Nine US soldiers have been killed in the first three days of the battle, and more than 40 wounded, according to the US Defence Secretary, Mr Donald Rumsfeld. Pentagon officials said at least three Afghan militiamen fighting alongside US forces had also been killed.
The Pentagon said a twin-rotor Chinook helicopter had been forced to land after being hit by small arms fire. A ferocious gunfight ensued between the survivors and forces loyal to al-Qaeda and its Taliban allies. Six or seven American soldiers are reported to have been killed, but it was not initially clear how many soldiers died in the crash and how many in battle.
Another US soldier was killed in the same area when a rocket or missile hit the Chinook helicopter carrying him from the battlefield. The projectile did not explode but according to Mr Rumsfeld, the shock of the impact threw the soldier out of the helicopter.
A US special forces soldier was killed on Saturday in an exchange of fire in the mountains. In the five months of the war before the Shahi Kot battle, the US had only lost one soldier in combat.
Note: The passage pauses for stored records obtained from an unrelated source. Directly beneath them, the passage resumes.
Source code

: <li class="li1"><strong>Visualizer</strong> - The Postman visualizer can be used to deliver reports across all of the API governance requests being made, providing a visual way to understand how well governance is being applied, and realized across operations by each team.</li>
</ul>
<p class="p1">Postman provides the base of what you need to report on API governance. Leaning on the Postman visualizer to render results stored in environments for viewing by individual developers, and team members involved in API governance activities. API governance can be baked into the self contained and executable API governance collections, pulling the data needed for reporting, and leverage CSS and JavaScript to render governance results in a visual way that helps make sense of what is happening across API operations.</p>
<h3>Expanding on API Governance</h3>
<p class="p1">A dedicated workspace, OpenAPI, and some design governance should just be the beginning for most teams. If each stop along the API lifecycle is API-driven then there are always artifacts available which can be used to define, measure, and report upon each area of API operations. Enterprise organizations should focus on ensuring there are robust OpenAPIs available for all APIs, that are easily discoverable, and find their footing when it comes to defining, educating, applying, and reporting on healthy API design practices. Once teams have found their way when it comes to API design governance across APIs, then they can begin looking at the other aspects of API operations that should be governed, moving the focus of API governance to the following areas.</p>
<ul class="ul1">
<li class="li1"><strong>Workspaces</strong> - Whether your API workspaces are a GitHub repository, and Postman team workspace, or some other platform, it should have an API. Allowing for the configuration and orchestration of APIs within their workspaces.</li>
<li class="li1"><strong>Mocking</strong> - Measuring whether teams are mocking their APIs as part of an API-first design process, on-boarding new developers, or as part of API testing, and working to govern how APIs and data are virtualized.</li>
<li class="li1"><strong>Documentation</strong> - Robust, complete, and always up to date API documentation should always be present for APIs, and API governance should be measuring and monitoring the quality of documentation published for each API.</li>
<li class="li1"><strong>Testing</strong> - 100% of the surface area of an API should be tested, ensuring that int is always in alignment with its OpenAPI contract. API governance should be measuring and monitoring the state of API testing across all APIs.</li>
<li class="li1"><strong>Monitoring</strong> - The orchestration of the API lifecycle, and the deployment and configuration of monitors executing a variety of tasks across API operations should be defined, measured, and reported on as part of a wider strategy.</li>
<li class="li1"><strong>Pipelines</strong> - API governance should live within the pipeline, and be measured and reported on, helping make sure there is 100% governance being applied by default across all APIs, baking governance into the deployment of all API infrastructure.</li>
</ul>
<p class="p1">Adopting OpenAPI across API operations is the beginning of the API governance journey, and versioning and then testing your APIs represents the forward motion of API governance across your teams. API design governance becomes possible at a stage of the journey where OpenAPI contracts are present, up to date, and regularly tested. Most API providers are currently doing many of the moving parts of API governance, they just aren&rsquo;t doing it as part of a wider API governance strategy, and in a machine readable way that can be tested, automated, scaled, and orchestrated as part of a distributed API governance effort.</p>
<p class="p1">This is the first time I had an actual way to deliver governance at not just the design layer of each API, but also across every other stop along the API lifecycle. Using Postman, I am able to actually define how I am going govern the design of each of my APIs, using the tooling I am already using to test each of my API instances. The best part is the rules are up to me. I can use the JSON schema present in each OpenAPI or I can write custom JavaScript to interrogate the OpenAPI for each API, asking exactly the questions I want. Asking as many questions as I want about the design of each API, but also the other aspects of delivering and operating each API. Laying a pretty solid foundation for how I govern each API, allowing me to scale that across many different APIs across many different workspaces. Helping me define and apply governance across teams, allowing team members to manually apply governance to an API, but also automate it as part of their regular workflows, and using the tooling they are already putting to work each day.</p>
It was also the first time a US aircraft had been brought down in Afghanistan by hostile fire.
Small contingents from Australia, Canada, Denmark, France, Germany and Norway also took part, but there were no reports of casualties in their units by late yesterday.
The al-Qaeda and Taliban fighters are thought to be well dug in, amid the crags and tunnel complexes in the Shahi Kot area, and may be accompanied by their families.
After US and Afghan forces were ambushed and driven back in fighting on Saturday, US B-52 and F15 planes saturated the area with about 300 bombs. On one occasion a newly-developed 'thermobaric" bomb was used, which creates a huge cloud of solid fuel and then ignites it in a fireball. The bomb is intended to send a lethal shock wave deep into cave complexes.
The US Central Command has sent 1,000 American troops into the fight, including - for the first time - regular army troops. In earlier battles in the campaign, the fighting had been done by America's Afghan allies, US and British special forces.
The Pentagon said it had been monitoring the build-up of al-Qaeda fighters in Shahi Kot for several weeks, before deciding to strike hoping to capture or kill as many as possible.
However, Mr Rumsfeld rejected suggestions that this might be al-Qaeda's last stand.
"It's very easy to blend into the countryside into the villages and then come back and reconstitute, he said. "We have to expect that there will be other sizable pockets, and other battles."
Meanwhile, a checkpoint near the coalition base spearheading the assault on diehard al-Qaeda fighters came under mortar or rocket attack last night, as foreign journalists escorted by Afghan troops attempted to enter Gardez town.
The checkpoint on the road two kilometres before Gardez manned by Afghan government troops came under attack at about 10.30 p.m. (1800 GMT), with four loud explosions and small arms fire heard. Troops at the post returned fire from the unknown attackers.
The attack started just as the first vehicle in a five-car convoy of Afghan troops, three journalists, a photographer and translators reached the checkpoint. All of them dived out of the cars to take cover by the roadside and no one was hit in the attack.
After the attack they returned to the base, where helicopters, mainly Chinooks, were taking off continuously.
• Some 150 people were believed dead in a remote part of northern Afghanistan as a massive earthquake triggered landslides, burying houses, state media said yesterday.
The earthquake, which struck on Sunday in the Hindu Kush mountains and was felt as far away as New Delhi, measured 7.2 on the Richter scale, according to the US Geological Survey.
State television said 150 people were killed at Dahani Zoa in the Khuram Sarbagh region of Samangan province, about 200 kilometres north of Kabul.
A hotel and about 100 houses were destroyed, while debris blocked a river in the area, flooding another 400 homes. The UN World Food Programme (WFP) said people interviewed on the ground put the death toll estimate at 100. "I would not say they have seen 100 bodies, but they have seen some bodies," a WFP spokesman said in Islamabad.
Afghan television said only 10 bodies had so far been recovered from under tonnes of rubble and rocks.